January 8, 2016

Urban Health Project Makes Significant Family Planning Gains

Written by By Catherine Ndungu and Ann LoLordo

Nairobi, Kenya—Family planning use among Kenyan women and couples increased significantly through a Jhpiego-led urban reproductive health program aimed at expanding access to quality health services and contraceptives for hard-to-reach populations between 2011 and 2015.

The project, which reached out to women and couples in three cities and two fast-growing towns, offered family planning education, counseling and services in an effort to reduce unmet need for contraceptives. Known as Tupange, a Kiswahili word for “let’s plan,” the project was funded by the Bill & Melinda Gates Foundation. The project aimed to expand access to and reduce inequities in delivering quality health services for the urban poor.

Through innovative, strategic and community-based interventions, Tupange increased the rate of contraceptive use in the targeted cities—Nairobi, Mombasa and Kisumu—by about 13.9 percent and in the two selected towns—Machakos and Kakamega—by 11 percent and 7 percent, respectively. From 2011 to 2015, Jhpiego led the five-member Tupange project consortium, which included Marie Stopes Kenya, Pharm Access Africa Ltd., the National Council for Population and Development, and the Johns Hopkins Center for Communication Programs. Jhpiego also collaborated closely with the Ministry of Public Health and Sanitation, other ministries and county governments to increase use of family planning and reduce maternal and newborn deaths.

The largest gains in contraceptive use were made among the poorest women and couples in Nairobi, Machakos and Kakamega, an important step in achieving equity in family planning services. Among the urban poor segment of women, there was a 20 percentage point increase on average in the number of women who adopted a family planning method during the project. Middle-income participants in Mombasa and Kisumu also showed impressive gains in contraceptive use, according to final project data.

Thanks to the project, between 2011 and 2015, 425,974 women accepted a new contraceptive method to help space their pregnancies.

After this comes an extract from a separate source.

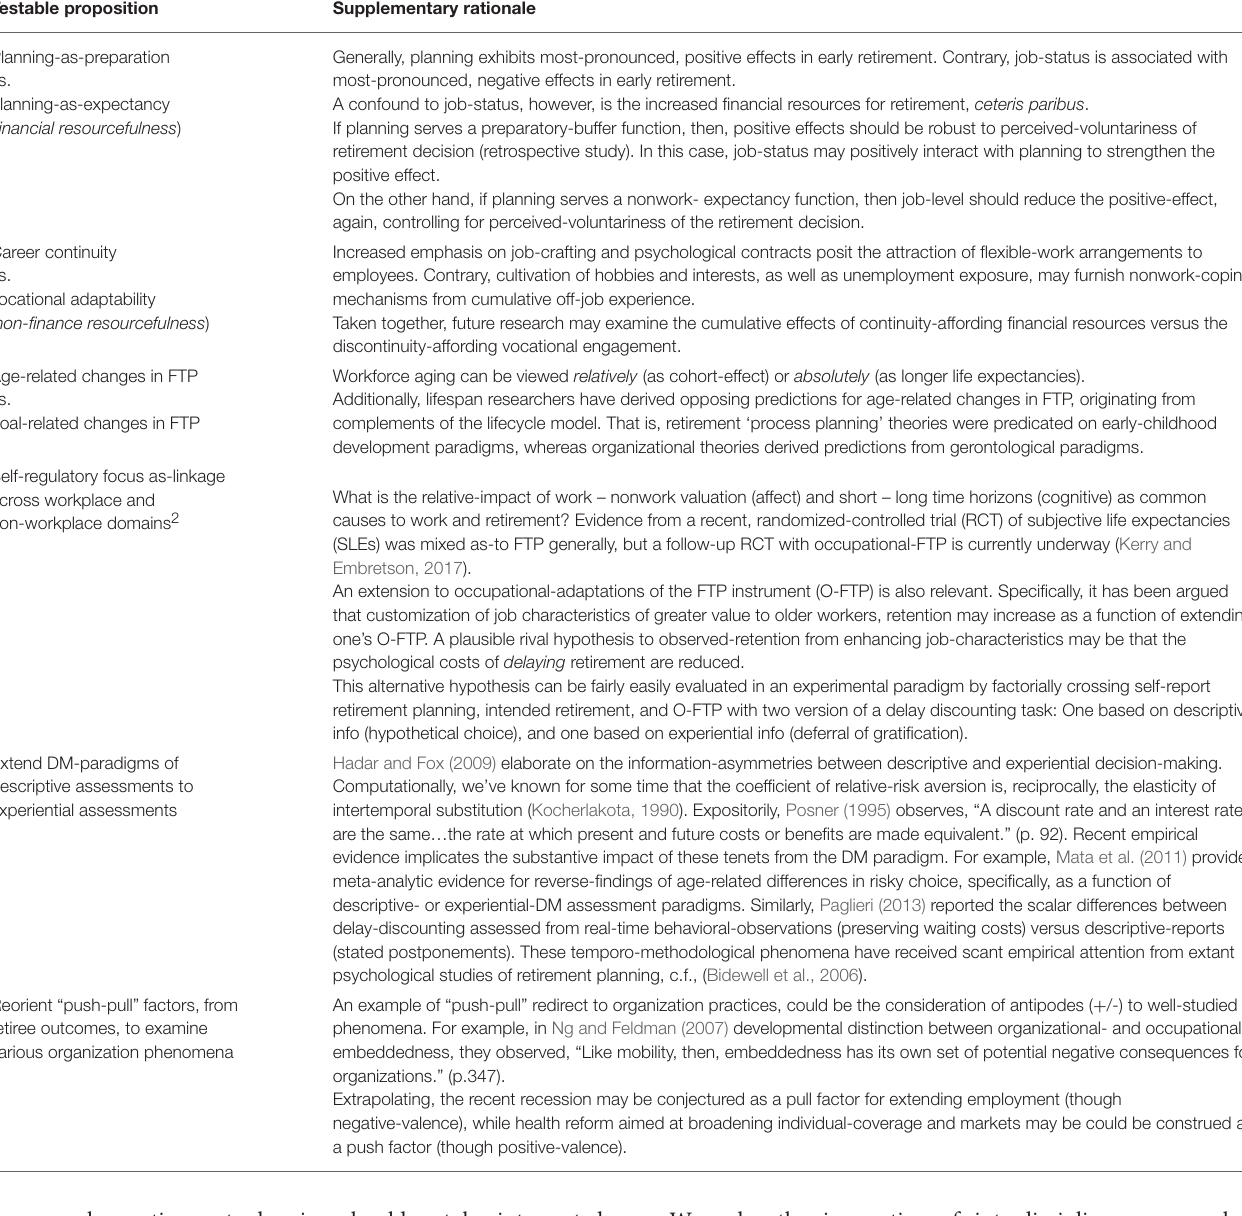
TABLE 5 | Summary-plausible rival explanatory propositions and provocations for advancing future empirical research on retirement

Dedicated and enthusiastic teams of community health workers led Tupange’s outreach efforts.

Tupange-supported mobile health clinics, commodity tracking tools and community mobilization efforts among religious leaders and men helped local county health departments achieve their objectives to expand access to short- and long-term family planning methods.

“As religious leaders, we need to come together and advocate for family planning,” Sheikh Mahamoud, of the Council of Imams and Preachers of Kenya, said.

More than 750,000 people received family planning counseling during the project, and 137,000 were referred to services through community-based efforts. They included couples like Peter Kimani, 50, and his wife, Charity Nyokabi, 45, who live in a one-room house in Mombasa.

Nyokabi, who is paralyzed as a result of a traumatic stillbirth several years ago, first learned about Tupange’s free family planning services through a loudspeaker announcement made by a group of community health workers who visited her neighborhood. “I yearned to know more but I had no way of following up,” said Nyokabi, who was bedridden at the time.

The couple, who have two daughters, ages 14 and 20, lived in constant fear of conceiving another child and wanted protection. “My wife is unwell and I am retired,” Kimani explained. “Another child would set us back a long way.”

Then they met Evelyn Anyango, a community health worker with Tupange. In conversations with Nyokabi, Anyango described the different family planning methods available to her. After counseling, Nyokabi settled on an intrauterine contraceptive device (IUCD). Nyokabi was carried to an outreach center where she was screened for cervical cancer and fitted with an IUCD.

Since that day, Kimani said, he and his wife have lived in peace. “We have no fear because we are protected,” he said.

Anyango, who has worked with Tupange for four years, says people living with disabilities suffer from stigma and discrimination when trying to access family planning services. She says that before Tupange, most health care workers did not think that people living with disabilities had a right to family planning services, so many people stayed away out of fear of humiliation. However, through Tupange, community health volunteers received training on counseling all types of people about family planning and healthy birth spacing and on the importance of linking clients to services.

But there’s more work to be done; not every facility provides contraceptive implants and IUCDs.

Dr. Khadija Shikely, County Director of Health in Mombasa, emphasized the need for partnerships like Tupange in achieving reproductive health successes across all communities. “I can tell you, as a government alone, we won’t achieve it. We really need partnerships. We can’t do it alone.”